CALLAHAN


The DARK HUMOR website hopes to salute all the great names in the cartoon world, which includes artists from Daumier to Grosz and from Addams to S. Gross. Time, copyright, scanning, and the ennui of depression take their toll. However, this is a start. JOHN CALLAHAN has become one of the best of the new "sick" cartoonists. Below, a brief biography courtesy of Pat Riley (!) and six sample cartoons. For more, visit his website: http://www.eyescream.com/callahan/


John Callahan's life is the kind that makes people hard-bitten. His mother abandoned him. He was adopted by an Oregonian couple who thought they were infertile, but subsequently had several children of their own. Callahan felt like an outsider in his own family, so he developed a wicked sense of humor as his defense.

Another defense he developed was wiping out his bitter feelings with alcohol. One night (July 22, 1972) shortly after his twenty-first birthday, after drinking an inordinate amount of beer, he handed the keys to his Volkswagen Bug to a drinking buddy. They went speeding out onto a freeway south of L.A.

The next thing Callahan knew, his VW was wrapped around a billboard, collapsed by a ninety-mile- an-hour impact. The crash severed his spine. He could scarcely use his hands. The drinking buddy got out okay an was never heard from again.

Months and years of alcoholism and self-pity went by. One night he spent a solid hour trying to open a bottle wit his teeth. It slipped out of his grip, then rolled across the floor, out of reach. He stared at it awhile. Then he started yelling at it. Then he stared cursing God for the crippled state of his body. He yelled until he was exhausted, then he burst into tears and cried for an hour.

Finally, an eerie but comforting sensation came over him, as if a hand were soothing him. When his attendant got back, Callahan said, "Hey, Alex, something really profound happened to me here, I don't think I'm gonna drink anymore."

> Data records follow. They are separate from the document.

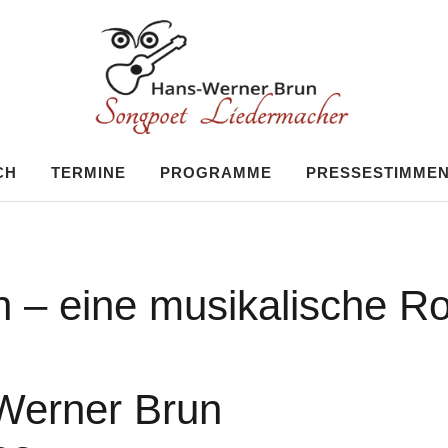
 Brun
CH
TERMINE
PROGRAMME
PRESSESTIMME
n – eine musikalische Ro
Werner Brun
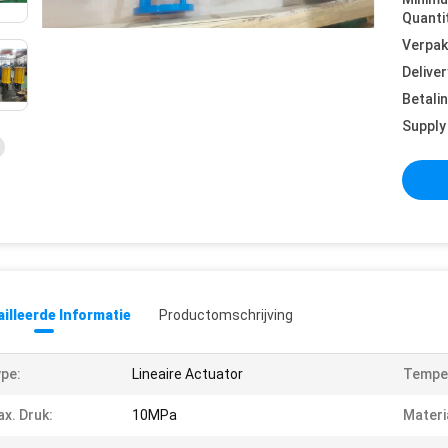
Quanti
Verpak
Deliver
Betali
Supply 
illeerde Informatie
Productomschrijving
pe:
Lineaire Actuator
Temper
x. Druk:
10MPa
Materi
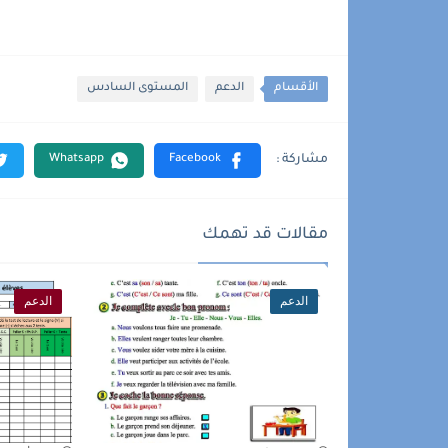
الأقسام
الدعم
المستوى السادس
مقالات قد تهمك
الدعم
الدعم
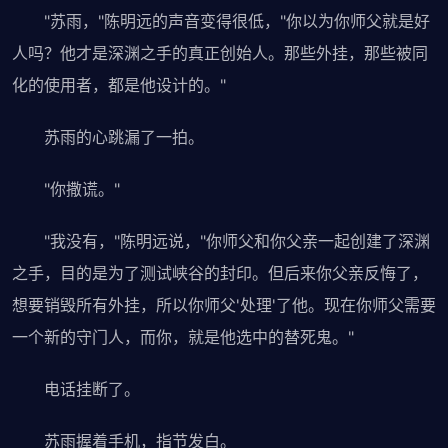
"苏雨，"陈明远的声音变得很低，"你以为你师父就是好
人吗？他才是深渊之手的真正创始人。那些外挂，那些被同
化的使用者，都是他设计的。"
苏雨的心跳漏了一拍。
"你撒谎。"
"我没有，"陈明远说，"你师父和你父亲一起创建了深渊
之手，目的是为了测试峡谷的封印。但后来你父亲反悔了，
想要销毁所有外挂，所以你师父'处理'了他。现在你师父需要
一个新的守门人，而你，就是他选中的替死鬼。"
电话挂断了。
苏雨握着手机，指节发白。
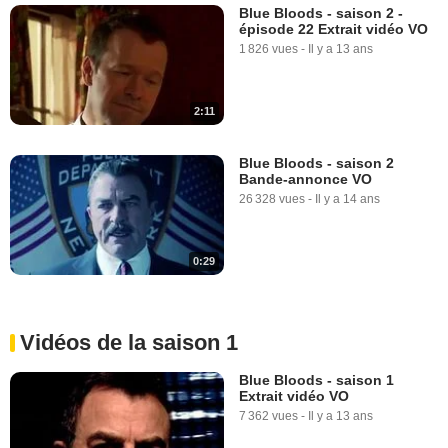
Blue Bloods - saison 2 -
épisode 22 Extrait vidéo VO
1 826 vues
-
Il y a 13 ans
2:11
Blue Bloods - saison 2
Bande-annonce VO
26 328 vues
-
Il y a 14 ans
0:29
Vidéos de la saison 1
Blue Bloods - saison 1
Extrait vidéo VO
7 362 vues
-
Il y a 13 ans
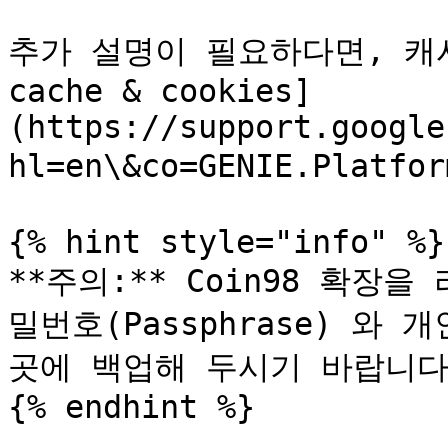
추가 설명이 필요하다면, 캐시 
cache & cookies]
(https://support.google
hl=en\&co=GENIE.Platf
{% hint style="info" %}

**주의:** Coin98 확장
밀번호(Passphrase) 와 개인
곳에 백업해 두시기 바랍니다.
{% endhint %}
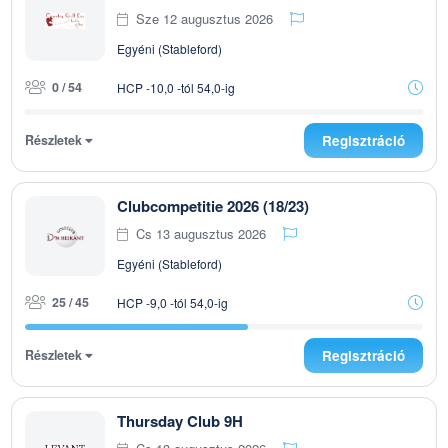
Sze 12 augusztus 2026
Egyéni (Stableford)
0 / 54
HCP -10,0 -tól 54,0-ig
Részletek
Regisztráció
Clubcompetitie 2026 (18/23)
Cs 13 augusztus 2026
Egyéni (Stableford)
25 / 45
HCP -9,0 -tól 54,0-ig
Részletek
Regisztráció
Thursday Club 9H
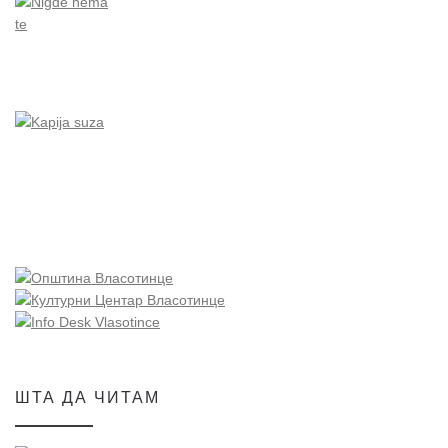
ШТА ДА ЧИТАМ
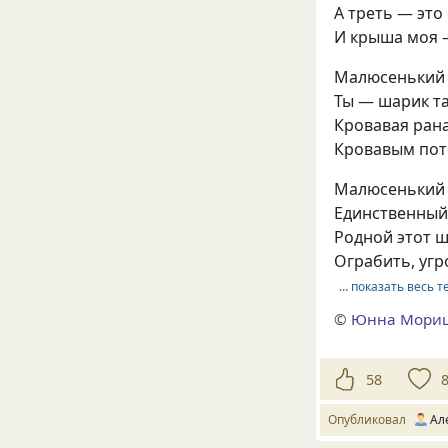
А треть — это
И крыша моя 
Малюсенький 
Ты — шарик т
Кровавая рана
Кровавым пот
Малюсенький 
Единственный
Родной этот 
Ограбить, угр
… показать весь т
©
Юнна Мори
58
Опубликовал
Ал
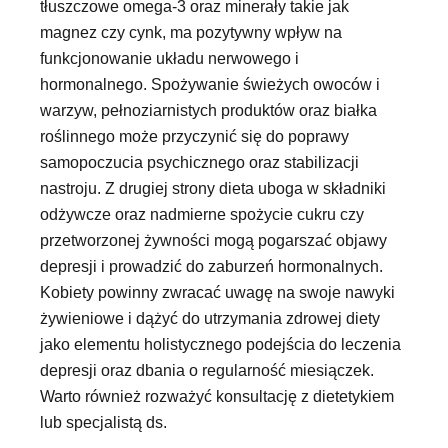
tłuszczowe omega-3 oraz minerały takie jak
magnez czy cynk, ma pozytywny wpływ na
funkcjonowanie układu nerwowego i
hormonalnego. Spożywanie świeżych owoców i
warzyw, pełnoziarnistych produktów oraz białka
roślinnego może przyczynić się do poprawy
samopoczucia psychicznego oraz stabilizacji
nastroju. Z drugiej strony dieta uboga w składniki
odżywcze oraz nadmierne spożycie cukru czy
przetworzonej żywności mogą pogarszać objawy
depresji i prowadzić do zaburzeń hormonalnych.
Kobiety powinny zwracać uwagę na swoje nawyki
żywieniowe i dążyć do utrzymania zdrowej diety
jako elementu holistycznego podejścia do leczenia
depresji oraz dbania o regularność miesiączek.
Warto również rozważyć konsultację z dietetykiem
lub specjalistą ds.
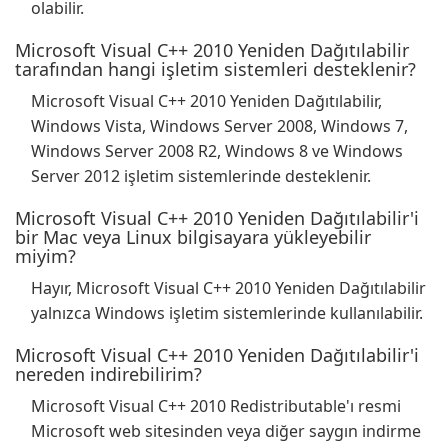
olabilir.
Microsoft Visual C++ 2010 Yeniden Dağıtılabilir
tarafından hangi işletim sistemleri desteklenir?
Microsoft Visual C++ 2010 Yeniden Dağıtılabilir,
Windows Vista, Windows Server 2008, Windows 7,
Windows Server 2008 R2, Windows 8 ve Windows
Server 2012 işletim sistemlerinde desteklenir.
Microsoft Visual C++ 2010 Yeniden Dağıtılabilir'i
bir Mac veya Linux bilgisayara yükleyebilir
miyim?
Hayır, Microsoft Visual C++ 2010 Yeniden Dağıtılabilir
yalnızca Windows işletim sistemlerinde kullanılabilir.
Microsoft Visual C++ 2010 Yeniden Dağıtılabilir'i
nereden indirebilirim?
Microsoft Visual C++ 2010 Redistributable'ı resmi
Microsoft web sitesinden veya diğer saygın indirme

Callahan's humor has a savage quality. It offend some people, but lots of others -- especially among the 43 million Americans who are classified as handicapped -- find that something liberating happens when you laugh about your adversities. One of his extended pieces is even called The Lighter Side of Being Paralyzed for Life. He'd rather turn painful situations into jokes than be indulged by a pitying, patronizing attitude.